Motherhood
This month’s mom-to-mom post comes from Alison Rothman. Alison is a much loved member of the Boulder, CO community and is the founder of the podcast Embodied and Awake. She is also a body-centered coach and runs women’s wellness retreats through her practice Embody Life. Alison shares her journey through missed expectations, postpartum depression, and single motherhood. We love you, Alison!
I always held a vision of myself pregnant as a goddess. I imagined myself dancing, practicing yoga, sitting peacefully with myself and my growing body, owning my pregnant belly and feeling amazing on the whole. I also thought, with all of my being, that I would naturally drop into being a mother. I would be instantaneously and blissfully connected to my baby, nursing for years because I just loved it so much, popping my baby in a carrier and continuing on with life…overall loving the entire process beginning from conception.
Yet, what unfolded was anything but that.
I am a longtime yogini; a dancer and mover. I meditate. I have done an unbelievable amount of personal growth work, and my professional world is wrapped up in the world of embodiment. I could never in my life have imagined how I would feel pregnant, during childbirth, and in my postpartum years. I also never ever would have fathomed that I would become a single mother when my son turned 1.
Here is a snippet of my story:
My tiny baby was born after 9 plus months of constantly feeling like I was going to vomit, a tremendous weight gain due to the massive amount of bread I was eating in attempt to subside the nausea, the blatant realization that my new marriage was ridden with abuse and dysfunction, and the struggle of my internal battle with some deeply ingrained and residual patterns of a lifetime of an eating disorder. When labor began, a switch went off and some unresolved sexual trauma revealed itself. As I worked at opening, my body revolted and panicked out of survival and the recapitulation of cellular memory from decades ago.
By the time my tiny baby was born I was exhausted beyond belief, completely traumatized, and disconnected. All that I wanted to do was crawl into bed and sleep for a week.
My tiny baby was a mere and unexpected 5 pounds 8 ounces, couldn’t latch on, didn’t sleep, and cried A LOT. I was huge, depressed, and distant. I did not feel a connection to this tiny screaming being and my abusive husband was of no support.
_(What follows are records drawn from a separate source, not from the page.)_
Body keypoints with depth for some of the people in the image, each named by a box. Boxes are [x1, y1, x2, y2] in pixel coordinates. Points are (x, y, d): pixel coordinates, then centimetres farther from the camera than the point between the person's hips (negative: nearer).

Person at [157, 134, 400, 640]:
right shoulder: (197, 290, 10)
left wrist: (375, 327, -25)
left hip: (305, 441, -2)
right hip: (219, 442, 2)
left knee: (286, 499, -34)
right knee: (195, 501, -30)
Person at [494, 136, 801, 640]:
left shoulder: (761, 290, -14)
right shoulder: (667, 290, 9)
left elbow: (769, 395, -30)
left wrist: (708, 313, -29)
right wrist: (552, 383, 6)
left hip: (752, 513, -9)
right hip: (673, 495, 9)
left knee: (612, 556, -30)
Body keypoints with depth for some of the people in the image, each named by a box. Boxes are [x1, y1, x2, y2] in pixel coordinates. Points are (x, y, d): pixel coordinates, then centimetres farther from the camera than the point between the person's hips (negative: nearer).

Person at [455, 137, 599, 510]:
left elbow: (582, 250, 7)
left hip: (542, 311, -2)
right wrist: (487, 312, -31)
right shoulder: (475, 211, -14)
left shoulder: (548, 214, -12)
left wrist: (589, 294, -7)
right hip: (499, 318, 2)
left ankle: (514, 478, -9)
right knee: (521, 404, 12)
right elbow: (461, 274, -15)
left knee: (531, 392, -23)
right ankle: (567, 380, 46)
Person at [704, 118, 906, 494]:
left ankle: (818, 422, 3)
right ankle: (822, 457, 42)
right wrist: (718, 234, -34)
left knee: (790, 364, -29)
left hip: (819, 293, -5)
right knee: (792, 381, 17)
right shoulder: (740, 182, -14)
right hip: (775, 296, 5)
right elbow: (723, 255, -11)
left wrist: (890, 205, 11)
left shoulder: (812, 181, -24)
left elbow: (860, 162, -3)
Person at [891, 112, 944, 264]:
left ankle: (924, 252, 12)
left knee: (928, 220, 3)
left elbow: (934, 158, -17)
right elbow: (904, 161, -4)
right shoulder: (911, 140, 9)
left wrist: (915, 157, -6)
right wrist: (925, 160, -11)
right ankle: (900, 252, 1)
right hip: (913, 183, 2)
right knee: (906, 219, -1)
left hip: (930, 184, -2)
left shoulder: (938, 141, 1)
Fast forward one year. I was now fully in an abusive and dysfunctional marriage, desperate for sleep, exhausted, under-resourced, and not enjoying motherhood. I was going through the motions yet knew that I needed to show up for my baby.
Then I became a single mother. My son was 18 months old. In many ways this was a relief to be free from this daily abuse in my home, yet, as I am sure you can imagine, this turn of events took overwhelm to a whole new level.
The way that motherhood began for me shaped these many years since and I am certain will always live in me and my son.
My son and I hold a bond like no other, yet, it has not been an easy ride and has taken time. We have navigated some terrain that I would never wish upon any mother. However, these many years have been foundational in who we are both as individuals and as a team. I am truly grateful for them all, as painful, scary, unearthing, humbling, and grief laden as they have been.
There is an overarching societal belief that when you give birth to a child you instantly become blissed out and deeply connected to your baby. For me, that couldn’t have been further from the truth.
It has been an arduous and lonely road stepping into mommy-hood with this being beginning from conception.
My boy is now 11 and I feel as though we have landed in our sweet spot. We have found our way into that bond that we missed when he was a baby. Our hearts beat together and our systems have settled in unison. As he reaches towards more independence in the world, he simultaneously is stepping closer to me and I to him.
We have navigated over 10 years alone together and have a bond like no other. We have grown together, laughed together, cried together, screamed together in anger and in joy. We have learned the art of relationship and the power of repair. We have held each other in the darkness and celebrated the light. We are an invincible team.
Trauma, post-partum depression, and the effects of abusive relationships can have tremendous impact on the ability to bond with ones child.
Mothers need support, to be held in whatever state they are in after birth. They need compassion and community. They need love and acceptance. I felt such shame that I couldn’t bond with my son – such failure as a woman and a mother that I couldn’t nurse my baby, comfort my baby, hold my baby with ease. I felt so much angst in myself at the unacceptable feelings that I was having about my new role as Mommy.
The struggle is real for so many women. May we look out for our women, for those that are becoming mothers, those that are in the thick of motherhood and reach out without judgment. May we remember the massiveness of this “job” and honor it in all of its flavors. May we approach the women and mothers around us with reverence and kindness – knowing in our hearts that no matter what one’s outer situation is we have no idea what is going on inside of them.
May we hold the space for others to step out of the shame and into empowerment of their life situations and circumstances. And may we remember that we are never truly alone, even in those times when it feels the most lonely.